The performance of Ago1 IP was tested with reference to a nonredundant set of experimentally validated miRNA-target pairs, consisting of 67 validated positives and 29 validated negatives (Table S3). More targets were IP-enriched than expected after normalization for the number of transcripts in each category (Fig. 2A). Enrichment was >3-fold for targets of the 5 and 10 most abundant miRNA seed families (20 positives/489 IP-enriched with sites for the top 10 miRNAs; P = 6.0 × 10−5). The enrichment was slightly lower when all S2 cell miRNAs were considered (23 positives/745 IP-enriched transcripts with sites for all miRNAs), but remained significant (P = 3.6e-4). There was no enrichment for the 29 miRNA-target pairs that tested negative experimentally. For comparison with the analysis of reaper (Fig. 1B), the average magnitude of IP enrichment was 5.5-fold for all validated positives. Enrichment was greatest for abundant miRNAs (Fig. S1D). It is noteworthy that some validated targets were not enriched by IP. Different factors may contribute to this. Some in vivo validated pairs might not be functional in S2 cells. Among the validated targets for top 5 miRNAs that were not IP enriched, 28% were up-regulated at the RNA level upon Ago1 depletion (Table S3). Target turnover may also affect recovery.
Fig. 2.
Transcripts associated with Ago1 complexes. (A) Comparison of IP results with experimentally validated miRNA targets. Fold enrichment of the nonredundant target set (Table S3) for the 5 and 10 most abundant miRNA families and for all S2 miRNA families. y axis: enrichment calculated as the number of validated targets IP-enriched divided by the number not IP-enriched after normalization for transcript number in each category. P values: Fisher's exact two-tailed test. (B) Effect of miR-184 depletion on the recovery of predicted targets. y axis: Relative IP enrichment calculated by normalizing IP fold enrichment in miR-184 depleted cells to control cells. Transcript levels quantified by Q-PCR (normalized to rp49) and compared with control IP with empty beads. reaper lacks miR-184 sites and serves as a control. *, P < 0.05, Student's t test.

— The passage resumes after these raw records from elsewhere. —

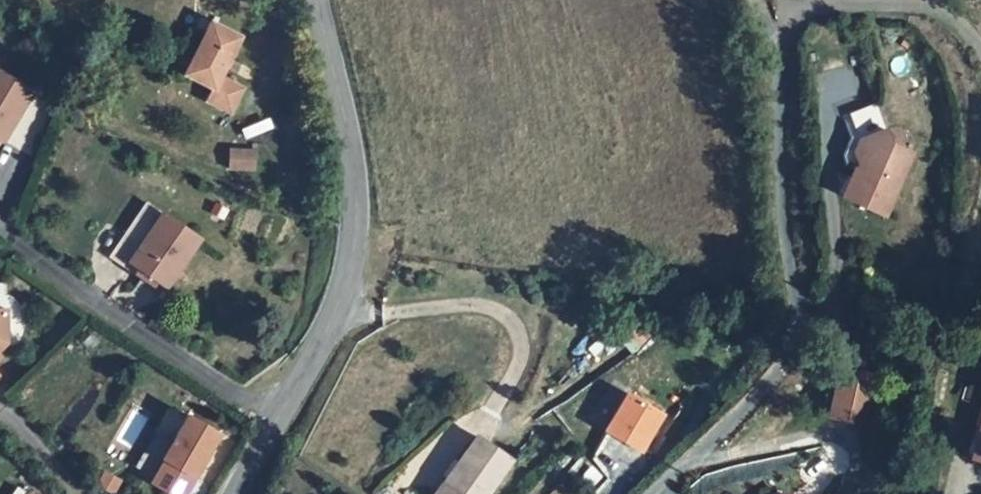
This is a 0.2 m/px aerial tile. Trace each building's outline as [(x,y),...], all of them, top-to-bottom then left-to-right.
[(237,34),(207,19),(181,73),(210,87),(205,99),(229,111),(241,86),(218,75),(237,34)] [(24,49),(0,80),(0,153),(9,142),(2,137),(17,117),(24,122),(59,76),(24,49)] [(843,195),(886,218),(920,138),(912,136),(896,129),(875,121),(868,125),(858,146),(860,155),(843,195)] [(229,147),(228,166),(254,167),(254,147),(229,147)] [(213,236),(164,200),(142,230),(158,242),(147,260),(179,283),(213,236)] [(142,230),(129,248),(147,260),(158,242),(142,230)] [(875,372),(841,364),(830,410),(865,418),(875,372)] [(158,457),(188,475),(212,431),(182,413),(168,438),(151,429),(130,465),(147,474),(158,457)] [(482,493),(485,493),(517,445),(481,422),(447,472),(482,493)] [(972,454),(980,456),(980,423),(972,454)]
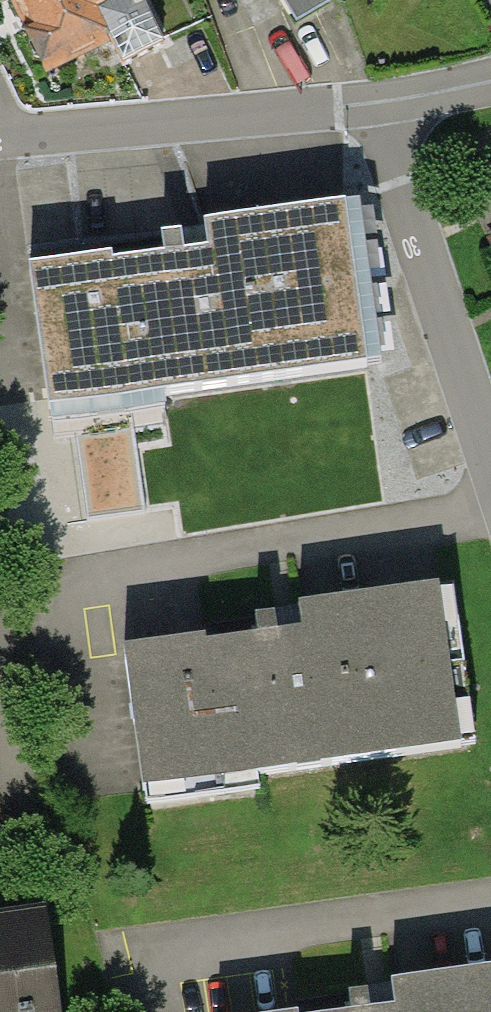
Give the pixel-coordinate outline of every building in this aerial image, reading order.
[(165,46),(141,0),(9,0),(46,71),(109,38),(124,67),(165,46)] [(290,16),(317,0),(281,0),(290,16)] [(29,271),(49,414),(367,371),(345,209),(206,228),(210,254),(183,258),(180,236),(162,238),(165,260),(113,267),(112,260),(29,271)] [(203,640),(124,651),(143,791),(460,748),(438,589),(298,607),(304,649),(206,662),(203,640)] [(275,618),(255,621),(258,640),(277,637),(275,618)] [(41,927),(0,933),(0,1011),(53,1011),(41,927)] [(391,983),(395,1011),(490,1011),(490,970),(391,983)] [(369,994),(349,997),(352,1011),(371,1011),(369,994)]
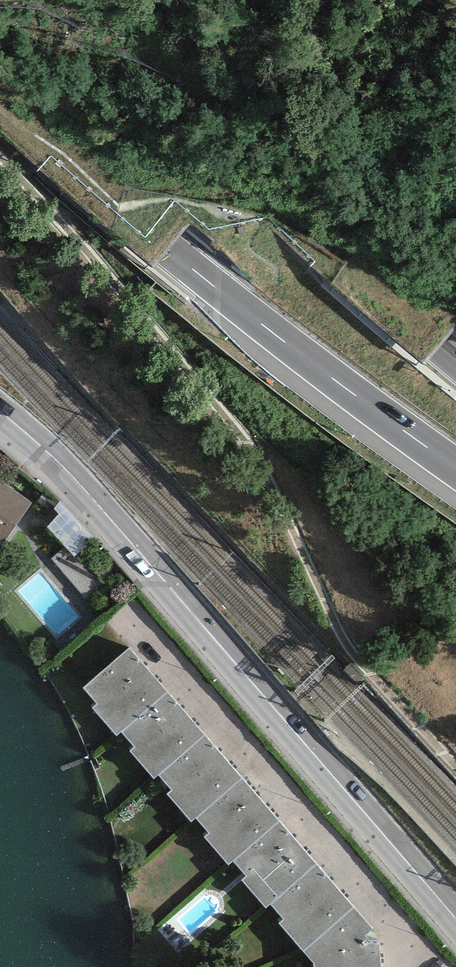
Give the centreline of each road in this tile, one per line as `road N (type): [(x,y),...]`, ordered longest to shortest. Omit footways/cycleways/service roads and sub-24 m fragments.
road 1 (track): [(0,158),(251,447),(348,653),(455,773)]
road 2 (primary): [(455,920),(86,491),(0,411)]
road 3 (motorway): [(0,106),(284,344),(455,468)]
road 4 (motorway): [(455,359),(268,195),(73,0)]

Antisense oligonucleotides were used to deplete specific miRNAs in S2 cells to ask if target recovery depends on the miRNA. miR-184 was chosen because many of its predicted targets were enriched by IP (Table S4). Cells were treated with anti-miR-184 or with a scrambled sequence control and subjected to IP with anti-Ago1. Nine of the thirty-two miR-184 targets were assayed by Q-PCR. IP recovery of 7 was lower in miR-184 depleted cells (Fig. 2B), indicating that binding to miR-184 contributes to IP enrichment. The partial reduction in recovery likely reflects incomplete depletion of miR-184. Other miRNAs might also contribute: 8/9 have predicted sites for miRNAs other than miR-184, including sites for 4 of the top 10 seed families. IP enrichment of specific targets can be attributed to association with a specific miRNA.
Additional Validation of New miRNA Targets Identified by IP.

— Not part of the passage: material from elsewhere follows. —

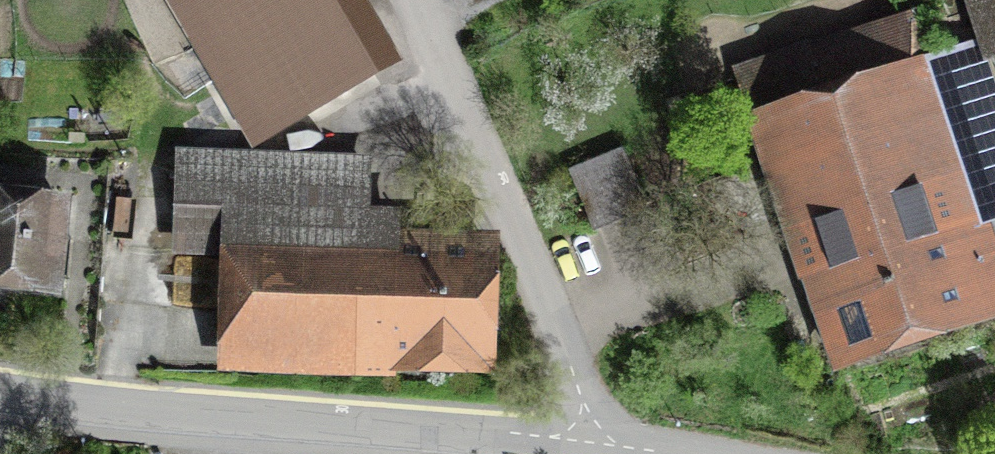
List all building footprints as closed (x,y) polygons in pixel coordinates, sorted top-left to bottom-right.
[(246,137),(395,53),(364,0),(168,0),(246,137)] [(986,67),(994,64),(994,0),(964,0),(986,67)] [(742,101),(835,385),(994,333),(994,238),(930,40),(742,101)] [(624,146),(568,167),(591,229),(647,209),(624,146)] [(188,148),(184,250),(236,252),(232,351),(483,361),(488,234),(355,228),(358,155),(188,148)] [(0,175),(0,308),(68,315),(81,183),(0,175)]
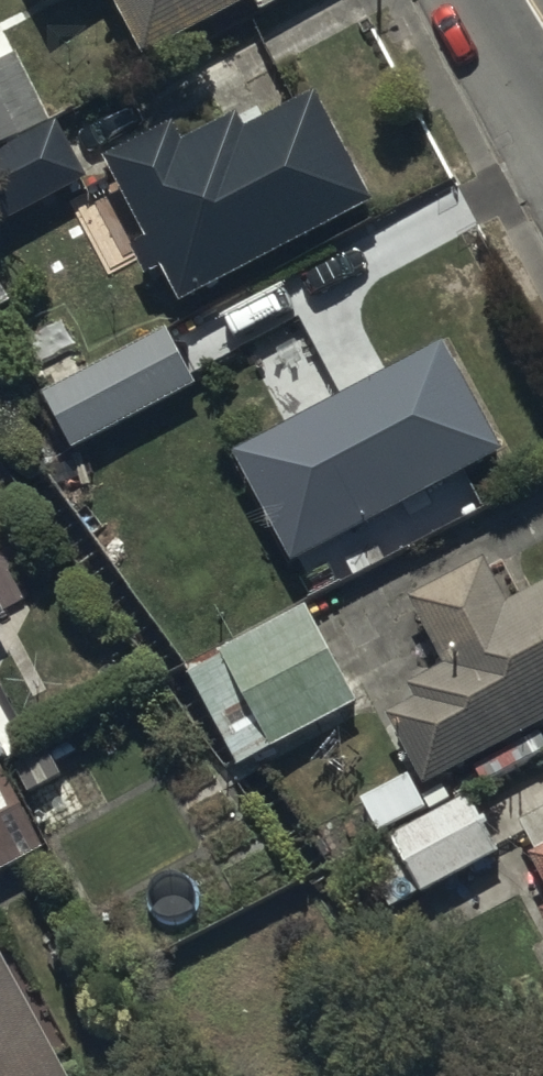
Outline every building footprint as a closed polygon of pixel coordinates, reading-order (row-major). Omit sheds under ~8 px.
[(146,52),(257,0),(121,0),(146,52)] [(5,223),(95,180),(65,116),(55,121),(21,49),(0,59),(0,212),(5,223)] [(187,304),(378,202),(318,89),(247,126),(240,114),(189,141),(177,119),(108,156),(150,236),(135,244),(153,278),(169,269),(187,304)] [(199,387),(168,327),(43,391),(74,451),(199,387)] [(509,451),(448,342),(234,453),(292,565),(509,451)] [(427,782),(542,725),(542,588),(514,603),(492,557),(413,596),(448,667),(414,683),(423,700),(394,715),(427,782)] [(13,616),(0,591),(0,622),(13,616)] [(239,765),(364,702),(315,605),(188,669),(239,765)] [(0,735),(0,874),(50,846),(23,798),(66,774),(50,744),(16,764),(0,735)] [(363,799),(381,835),(431,809),(413,774),(363,799)] [(503,852),(474,794),(392,837),(397,845),(367,861),(392,910),(503,852)] [(521,822),(542,869),(542,812),(521,822)] [(0,948),(0,1075),(71,1075),(0,948)]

From the set of computationally predicted miR-184 targets, we selected 17 that were IP enriched and 17 that were not. Transcript levels were measured by Q-PCR after miR-184 depletion. Twelve of seventeen IP enriched targets were up-regulated in cells depleted of miR-184 (P < 0.05; Fig. S3A and Table 1). Control mRNAs were not affected. For comparison, only 2 of a set of 17 miR-184 targets that were not IP-enriched were up-regulated in miR-184 depleted cells. Luciferase reporter assays were also used to assess miRNA-mediated regulation of the set of IP enriched miR-184 targets. Five of the twelve targets up-regulated on miR-184 depletion have been validated (7). We tested one of these as a positive control, 5 other up-regulated transcripts and 3 from the IP, but not up-regulated set (Table 1). Control UTRs lacking mir-184 sites were unaffected by miR-184 depletion. The 6 up-regulated transcripts showed modest but significant (P < 0.05) increases in luciferase activity on miR-184 depletion, but the other 3 IP positive transcripts did not (Fig. S3B).
Table 1.
Summary of IP target validation
| Predicted miR-184 target | IP enriched | IP miR-184 dependent | Up-regulated miR-184 depletion | UTR reporter assay* |
|---|---|---|---|---|
| sinu | + | + | + | +, K |
| pck | + | + | + | K |
| CG1298 | + | + | + | K |
| CG8121 | + | + | + | + |
| CG7713 | + | + | + | + |
| CG17218 | + | + | + | |
| CG2813 | + | + | + | |
| CG6583 | + | + | K | |
| CG9796 | + | + | + | |
| CG10620 | + | + | + | |
| CG13088 | + | − | + | + |
| CG1084 | + | − | + | K |
| CG6965 | + | − | − | |
| CG8010 | + | − | − | |
| CG3446 | + | − | − | |
| CG11059 | + | − | ||
| CG15154 | + | − |
Listed are the 17 genes with predicted miR-184 site that are enriched in the Ago1-IP microarray study with a minimum cutoff > 1.4 fold, P < 0.05. Seven out of 9 genes tested showed the dependence of IP enrichment on miR-184 (marked ″+″, blank = not tested). Twelve genes showed mRNA up-regulation upon miR-184 depletion (marked ″+″). Tested-positive and nonresponsive luciferase reporters in S2 cells are shown in column 5. *, K indicates UTR validation in ref. 7.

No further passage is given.